Portland, OR (September 21, 2016) – Today, health and medical professionals from Oregon joined others from across the country to issue “A Health Professionals’ Declaration on Climate Change,” calling for swift action to protect health from the impacts of climate change.
“We, as public health and medical professionals, reiterate our commitment to address climate change on behalf of our patients and communities. The wide-ranging health impacts of climate change demand immediate action,” the Declaration states.
In Oregon, health and medical experts from physicians to nurses to public health professionals signed the Declaration to highlight the threats that climate change poses to health, particularly for the most vulnerable, including children, older adults, people with chronic diseases like asthma and people living in low-income communities.
“In Oregon and southwest Washington, we have an opportunity to stop bad projects that stoke climate change, including the largest oil-by-rail and largest coal export facilities in the nation,” stated Regna Merritt, Healthy Climate Program Director, Oregon Physicians for Social Responsibility. “In our warming climate, we see more air pollution from smog and forest fires. This aggravates asthma and heart disease, among other risks. Low-income and communities of color are the least responsible for climate change but are suffering the most.”
Growing scientific evidence, including the Climate and Health Assessment released earlier this year by the U.S. Global Change Research Program, warns that inaction on climate change will only contribute further to rising temperatures, heavy rain, drought, and other severe weather events. There is also the potential for areas previously unaffected by climate change to see new or worsening health threats.
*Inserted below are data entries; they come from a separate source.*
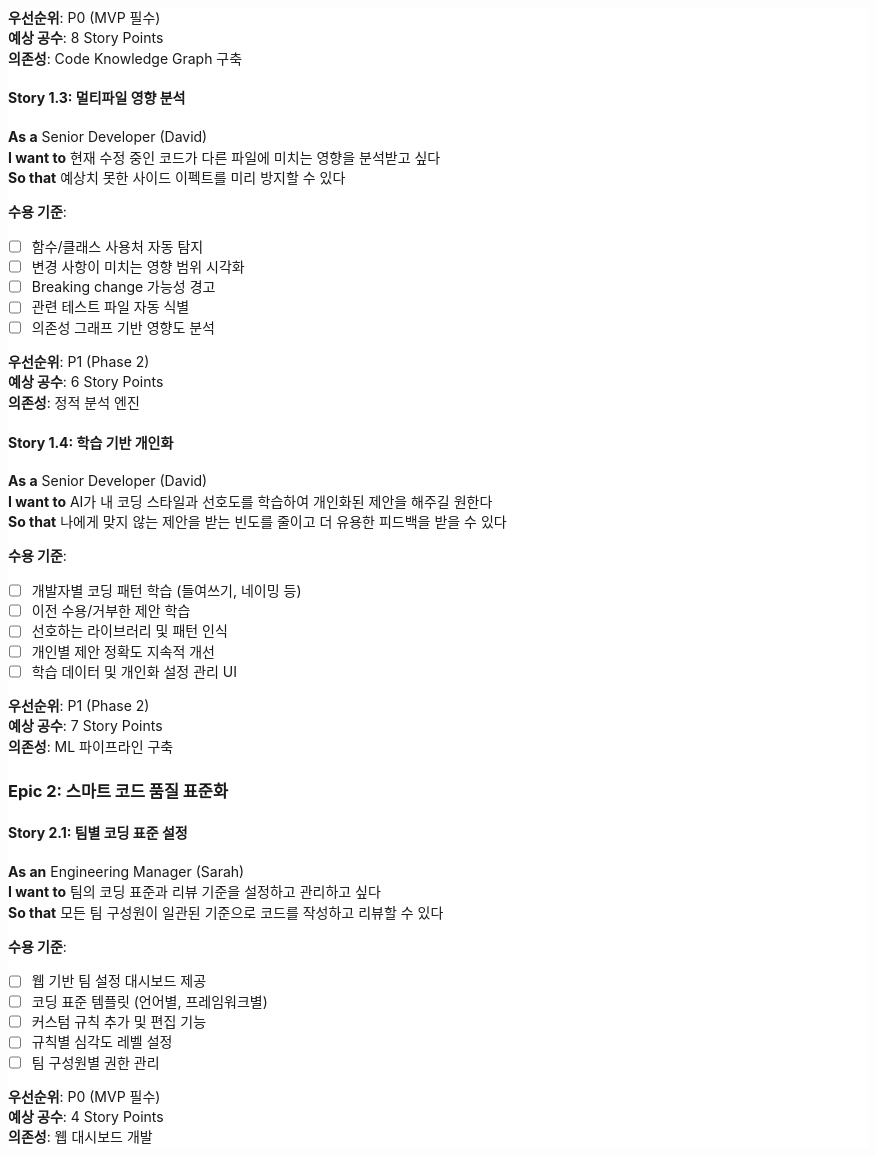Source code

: **우선순위**: P0 (MVP 필수)  
**예상 공수**: 8 Story Points  
**의존성**: Code Knowledge Graph 구축

#### Story 1.3: 멀티파일 영향 분석
**As a** Senior Developer (David)  
**I want to** 현재 수정 중인 코드가 다른 파일에 미치는 영향을 분석받고 싶다  
**So that** 예상치 못한 사이드 이펙트를 미리 방지할 수 있다

**수용 기준**:
- [ ] 함수/클래스 사용처 자동 탐지
- [ ] 변경 사항이 미치는 영향 범위 시각화
- [ ] Breaking change 가능성 경고
- [ ] 관련 테스트 파일 자동 식별
- [ ] 의존성 그래프 기반 영향도 분석

**우선순위**: P1 (Phase 2)  
**예상 공수**: 6 Story Points  
**의존성**: 정적 분석 엔진

#### Story 1.4: 학습 기반 개인화
**As a** Senior Developer (David)  
**I want to** AI가 내 코딩 스타일과 선호도를 학습하여 개인화된 제안을 해주길 원한다  
**So that** 나에게 맞지 않는 제안을 받는 빈도를 줄이고 더 유용한 피드백을 받을 수 있다

**수용 기준**:
- [ ] 개발자별 코딩 패턴 학습 (들여쓰기, 네이밍 등)
- [ ] 이전 수용/거부한 제안 학습
- [ ] 선호하는 라이브러리 및 패턴 인식
- [ ] 개인별 제안 정확도 지속적 개선
- [ ] 학습 데이터 및 개인화 설정 관리 UI

**우선순위**: P1 (Phase 2)  
**예상 공수**: 7 Story Points  
**의존성**: ML 파이프라인 구축

### Epic 2: 스마트 코드 품질 표준화

#### Story 2.1: 팀별 코딩 표준 설정
**As an** Engineering Manager (Sarah)  
**I want to** 팀의 코딩 표준과 리뷰 기준을 설정하고 관리하고 싶다  
**So that** 모든 팀 구성원이 일관된 기준으로 코드를 작성하고 리뷰할 수 있다

**수용 기준**:
- [ ] 웹 기반 팀 설정 대시보드 제공
- [ ] 코딩 표준 템플릿 (언어별, 프레임워크별)
- [ ] 커스텀 규칙 추가 및 편집 기능
- [ ] 규칙별 심각도 레벨 설정
- [ ] 팀 구성원별 권한 관리

**우선순위**: P0 (MVP 필수)  
**예상 공수**: 4 Story Points  
**의존성**: 웹 대시보드 개발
Climate change can worsen existing health conditions: for example, heat stroke impacts heart disease; increased levels of air pollution and pollen can cause allergy and asthma exacerbations. It can also introduce new health issues like spreading vector-borne and water-borne diseases such as the Zika and West Nile viruses.
As the Declaration states, bold action is needed to clean up sources of carbon dioxide, methane, and other greenhouse gases to reduce the threat this pollution poses to public health. The health and medical community is seeing this firsthand through increasing numbers of cases of climate-related health issues in their patients. This Declaration emphasizes that if we wait to clean up the pollution contributing to climate change, we will experience harm to health that could have been prevented.